Tebele and his family gave $32,000 to de Blasio’s hopeless 2020 presidenti­al run and $12,750 to his 2017 re-election campaign. This year, his firm won $91 million in lucrative “emergency” contracts to provide the city with much-needed personal protective equipment and ventilator­s.

Yet it proved unable to deliver: City Hall had to cancel the main contracts after shelling out $9.1 million. (The firm did deliver on contracts to provide $28 million in surgical and N95 masks.)

Kudos to The City for breaking the story. “This raises big and bad questions about pay-to-play. It smells bad,” said John Kaehny, executive director of the good-government group Reinvent Albany.

Digital Gadgets had never before sold goods to New York City — and the emergency order let the deal skip the standard review by city Comptrolle­r Scott Stringer.

Let’s hope Stringer can at least offer an after-the-fact public accounting of all de Blasio’s emergency outlays — including via the city-run Economic Developmen­t Corp., where Tebele sits on the board.

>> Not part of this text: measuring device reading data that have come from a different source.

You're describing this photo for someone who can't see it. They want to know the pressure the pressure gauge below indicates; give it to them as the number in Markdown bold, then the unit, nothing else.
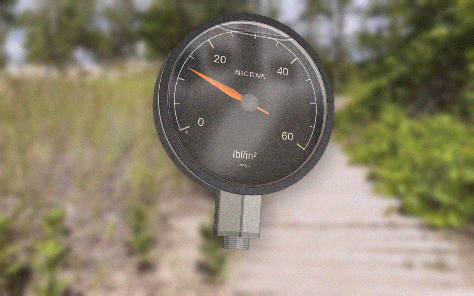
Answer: **12.5** psi
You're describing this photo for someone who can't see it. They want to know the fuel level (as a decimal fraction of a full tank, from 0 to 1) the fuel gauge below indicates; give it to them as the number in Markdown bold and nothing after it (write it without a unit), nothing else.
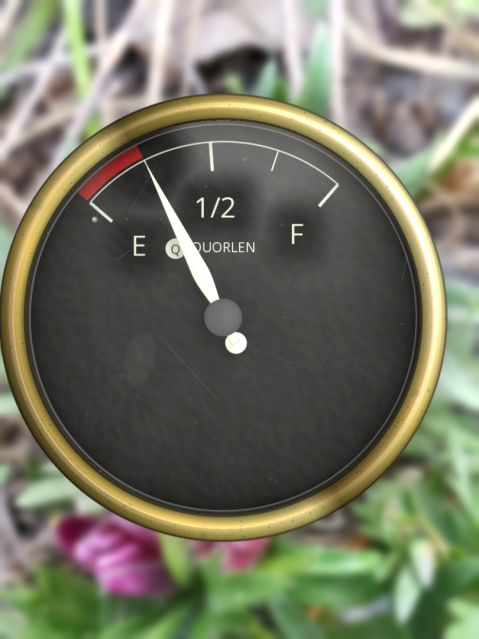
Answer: **0.25**
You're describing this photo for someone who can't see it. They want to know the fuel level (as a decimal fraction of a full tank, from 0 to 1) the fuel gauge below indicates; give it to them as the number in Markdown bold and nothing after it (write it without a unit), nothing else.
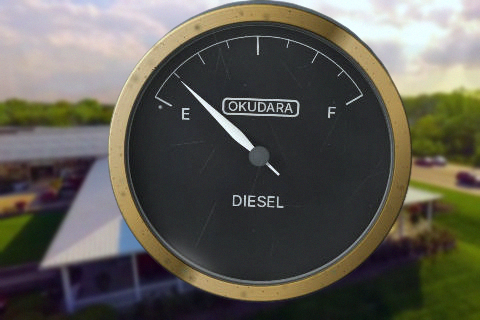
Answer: **0.125**
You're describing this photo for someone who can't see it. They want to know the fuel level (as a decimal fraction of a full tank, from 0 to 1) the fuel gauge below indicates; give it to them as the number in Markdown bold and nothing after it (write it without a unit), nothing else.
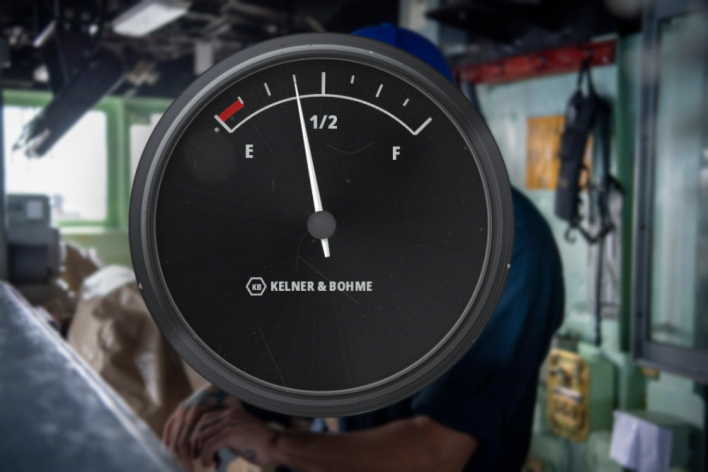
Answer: **0.375**
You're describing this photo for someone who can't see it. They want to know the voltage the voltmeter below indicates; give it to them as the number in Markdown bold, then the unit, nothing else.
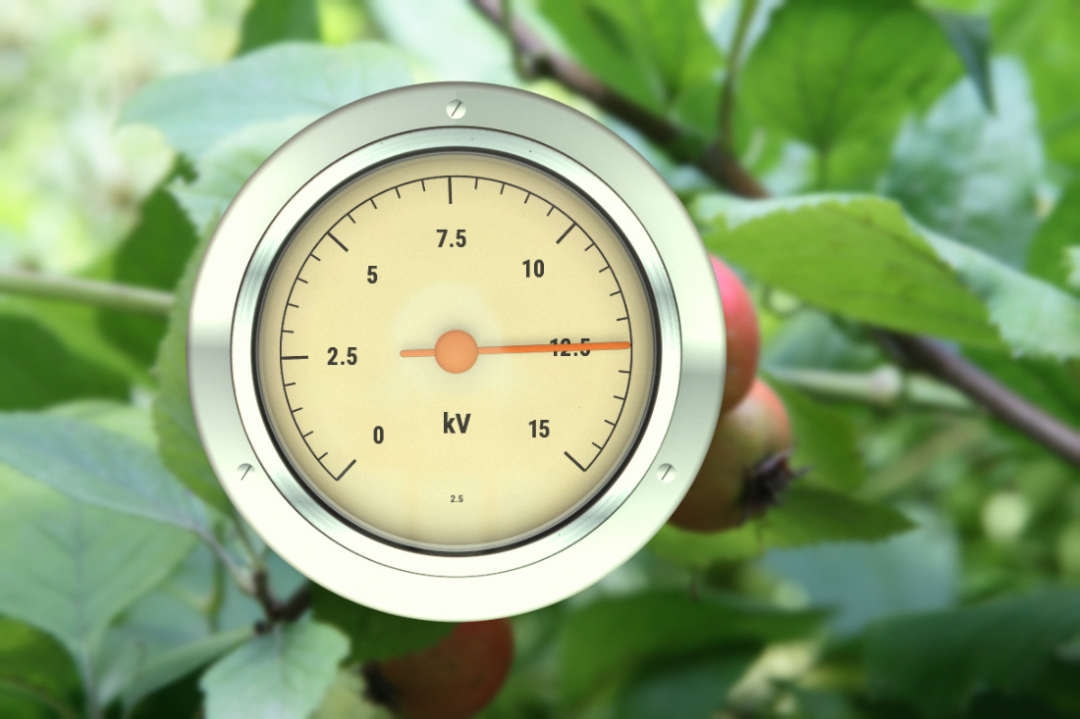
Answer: **12.5** kV
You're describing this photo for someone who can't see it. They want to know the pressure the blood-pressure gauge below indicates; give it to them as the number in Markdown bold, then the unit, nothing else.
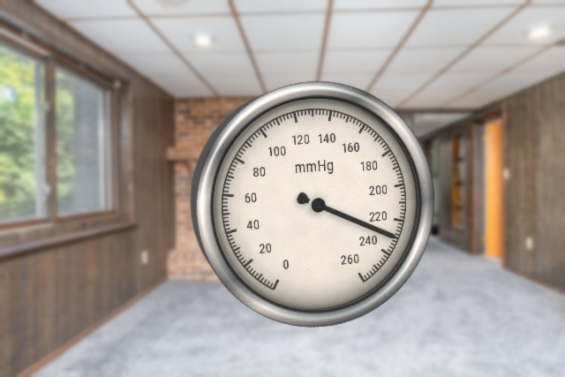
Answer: **230** mmHg
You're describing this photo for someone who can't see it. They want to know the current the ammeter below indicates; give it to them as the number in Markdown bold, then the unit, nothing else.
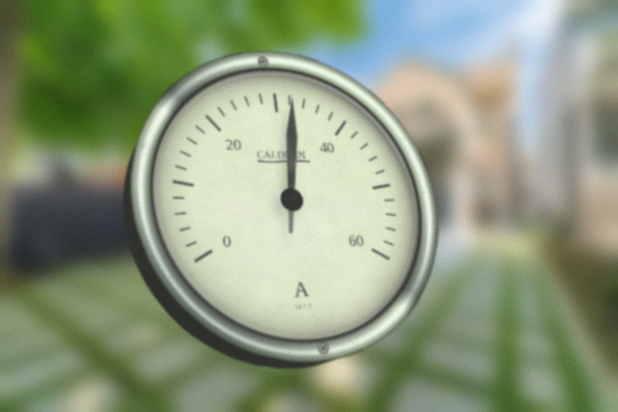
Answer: **32** A
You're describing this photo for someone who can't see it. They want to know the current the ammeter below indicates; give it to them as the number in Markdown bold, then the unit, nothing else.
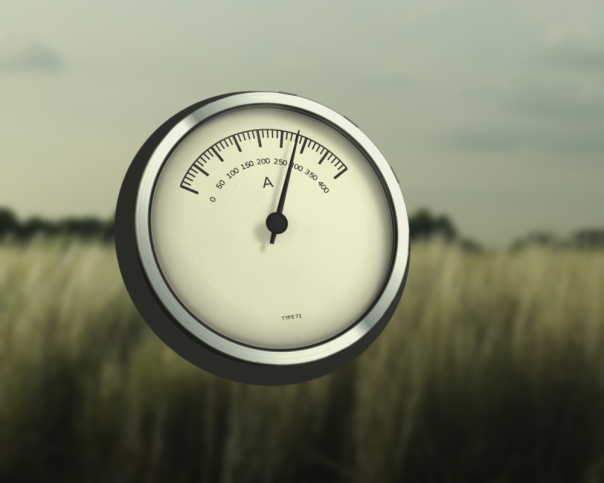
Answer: **280** A
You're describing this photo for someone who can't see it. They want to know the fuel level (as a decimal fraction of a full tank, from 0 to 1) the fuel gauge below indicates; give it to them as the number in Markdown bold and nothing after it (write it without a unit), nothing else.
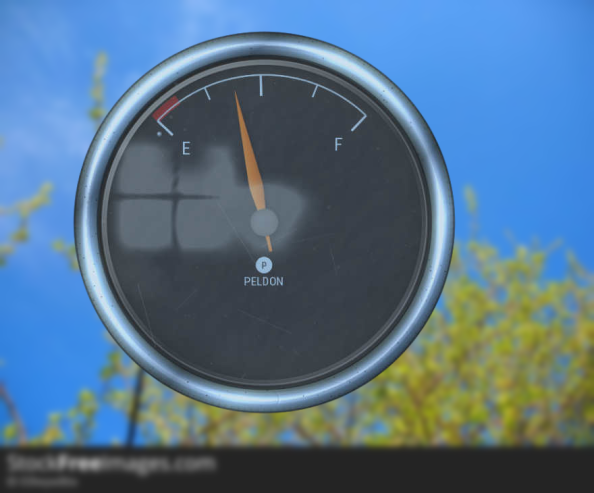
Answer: **0.375**
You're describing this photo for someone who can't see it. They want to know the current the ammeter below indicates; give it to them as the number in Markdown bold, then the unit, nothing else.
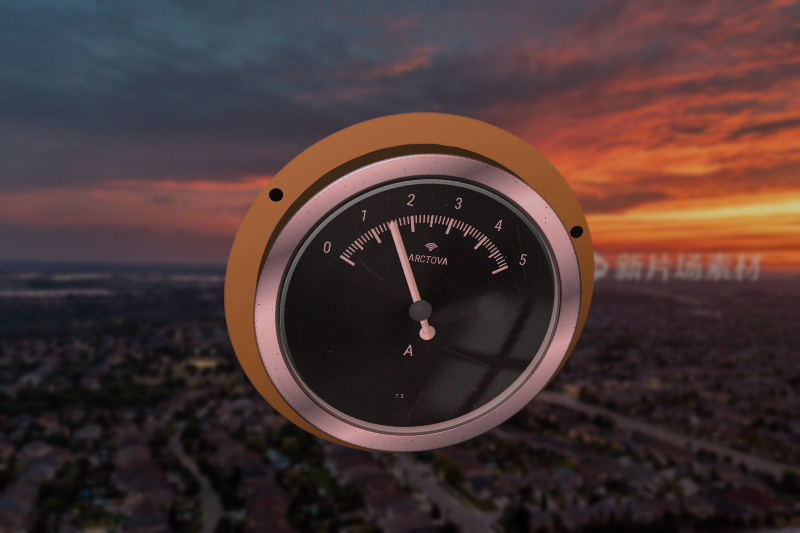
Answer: **1.5** A
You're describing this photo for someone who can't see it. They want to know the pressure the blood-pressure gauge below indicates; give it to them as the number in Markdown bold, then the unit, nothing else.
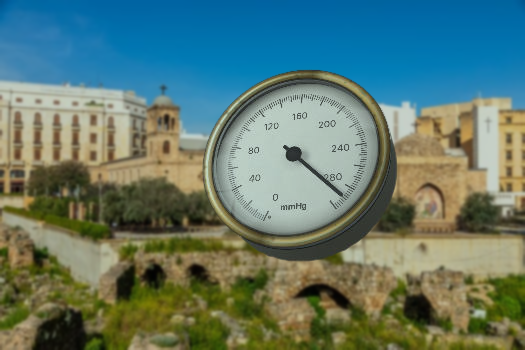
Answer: **290** mmHg
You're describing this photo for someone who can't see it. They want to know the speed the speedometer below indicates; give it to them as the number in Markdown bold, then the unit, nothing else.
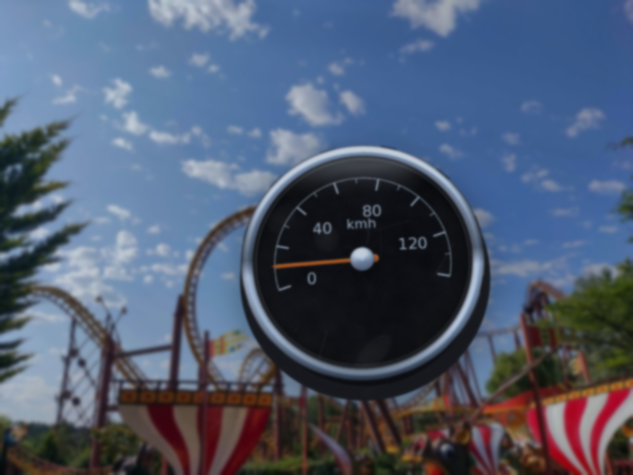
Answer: **10** km/h
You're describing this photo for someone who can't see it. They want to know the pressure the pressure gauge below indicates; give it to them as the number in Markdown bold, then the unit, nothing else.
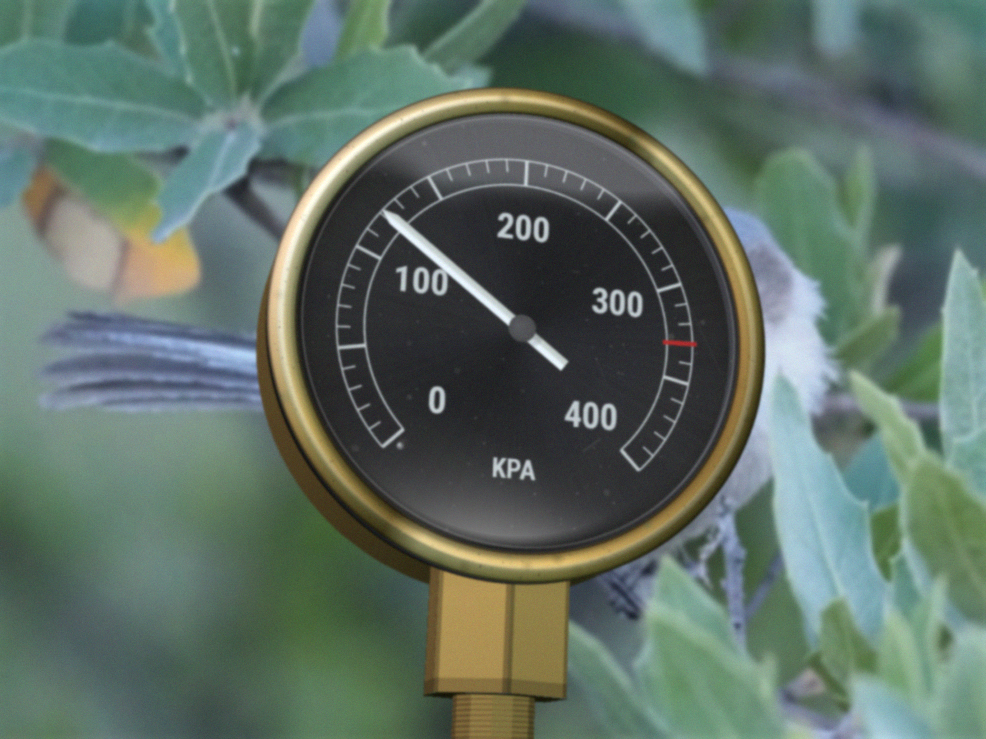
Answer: **120** kPa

Other agencies that should review these deals, like the Department of Investigat­ion, are under de Blasio’s thumb.

A decade ago, the mayor’s pattern of rewarding donors would have seen him indicted by federal prosecutor­s. But a US Supreme Court ruling means pols are safe unless they personally profit off such deals or are caught in an explicit quid pro quo.

But de Blasio’s routine practices still fail the smell test. The sooner that stink leaves City Hall, the better.